From the line with "[549,64,571,76] 3 []. -> [765,126,783,141] 3." to the final line, print the records exactly as they are.
━━━━━━━━━━━━━━━━━━━━
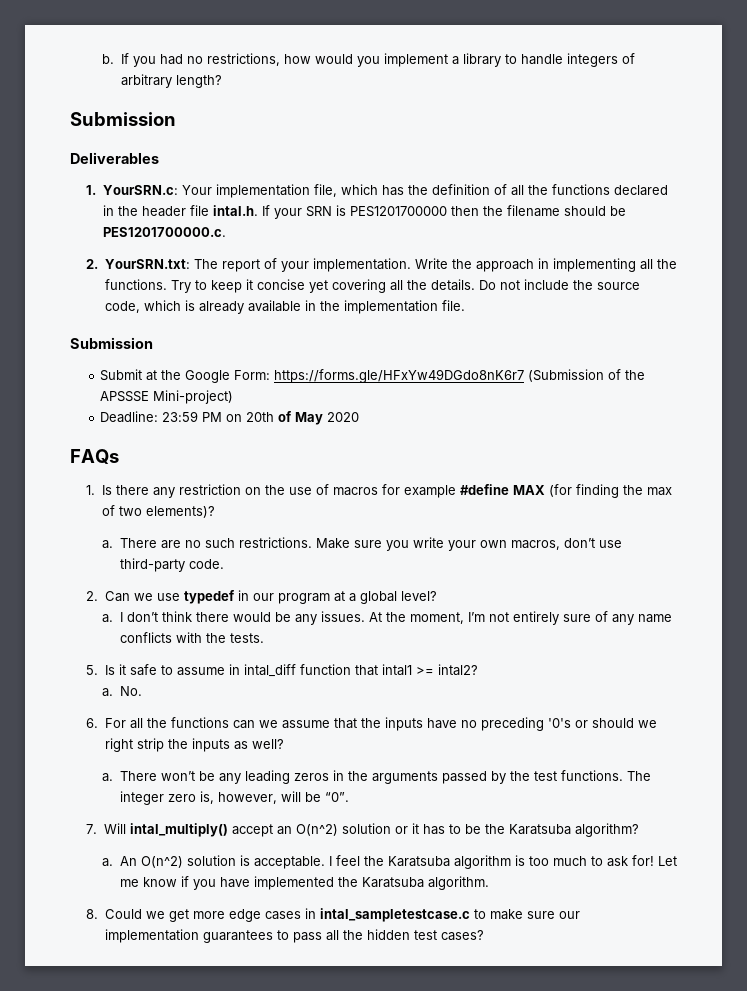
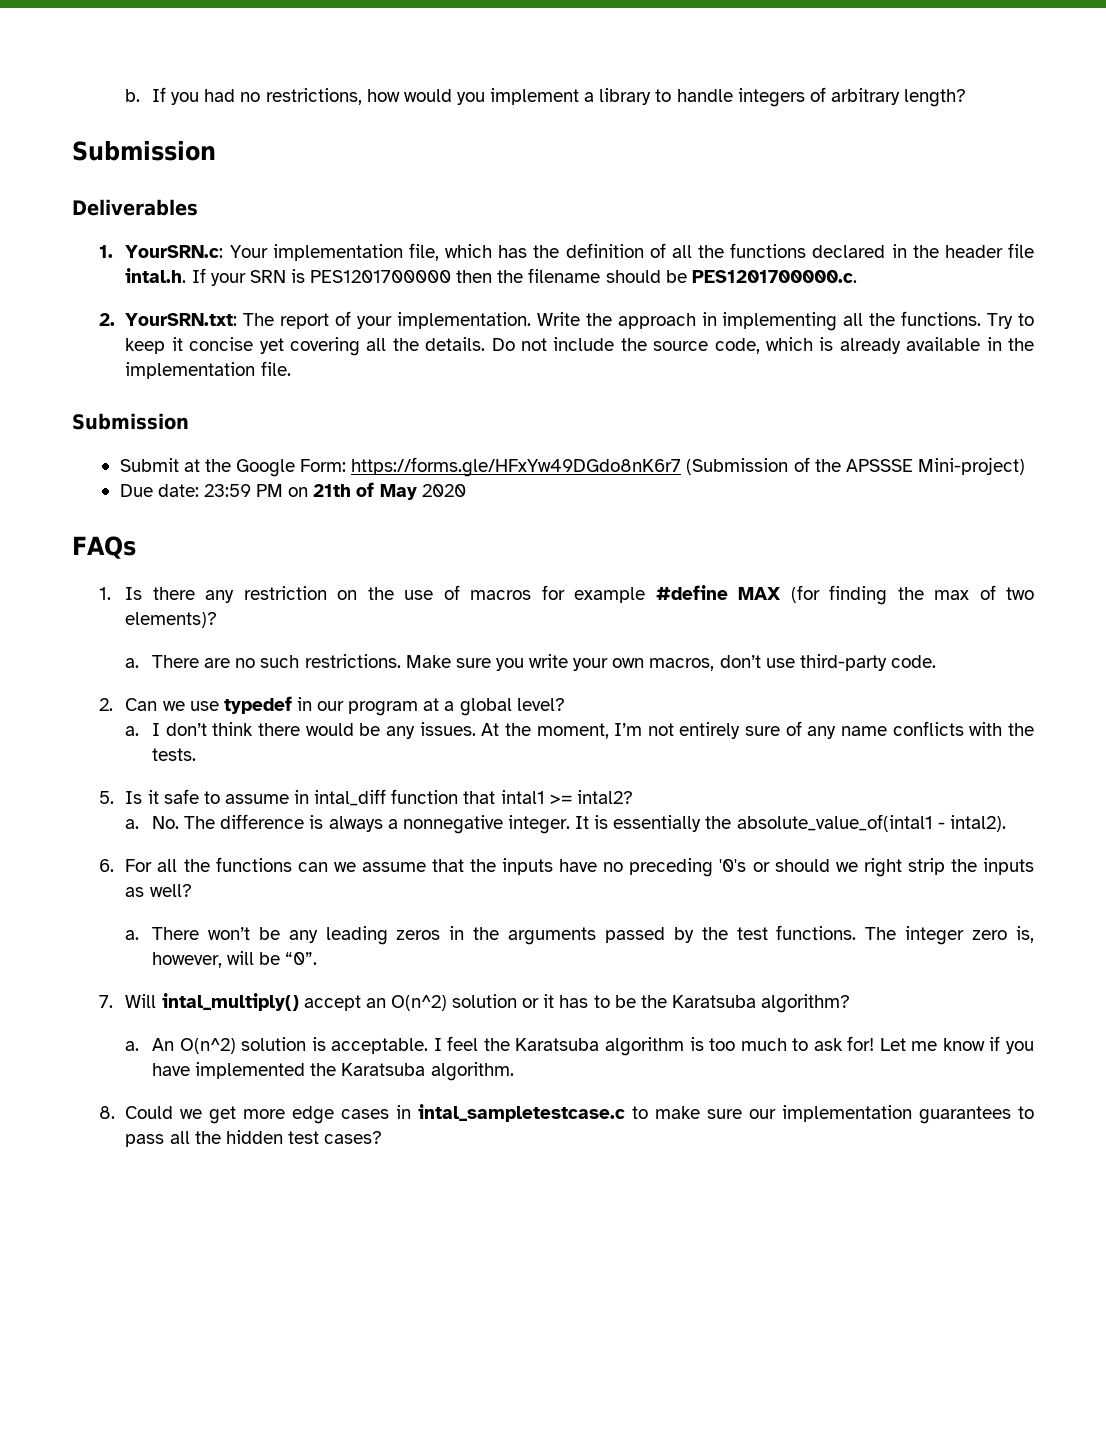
[100,411,159,423] Deadline: -> [119,484,199,497] Due date:
[246,412,275,422] 20th -> [313,484,352,497] 21th
(142, 691) none -> [184,814,1006,834] The difference is always a nonnegative integer. It is essentially the absolute_value_of(intal1 - intal2).

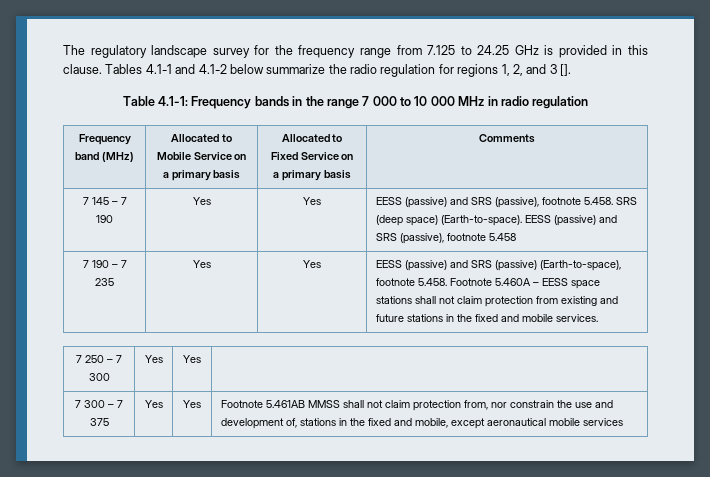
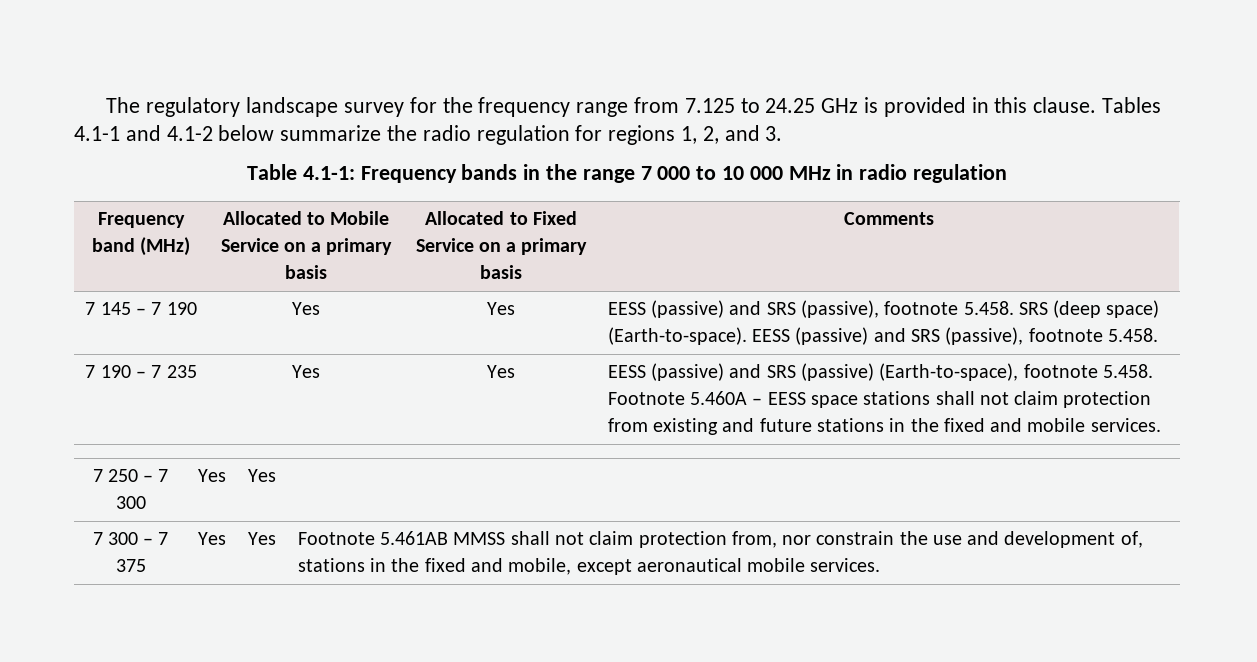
[549,64,571,76] 3 []. -> [765,126,783,141] 3.
[488,233,516,241] 5.458 -> [1107,328,1158,342] 5.458.
[582,418,623,426] services -> [810,558,881,572] services.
━━━━━━━━━━━━━━━━━━━━
Answer section »
[549,64,571,76] 3 []. -> [765,126,783,141] 3.
[488,233,516,241] 5.458 -> [1107,328,1158,342] 5.458.
[582,418,623,426] services -> [810,558,881,572] services.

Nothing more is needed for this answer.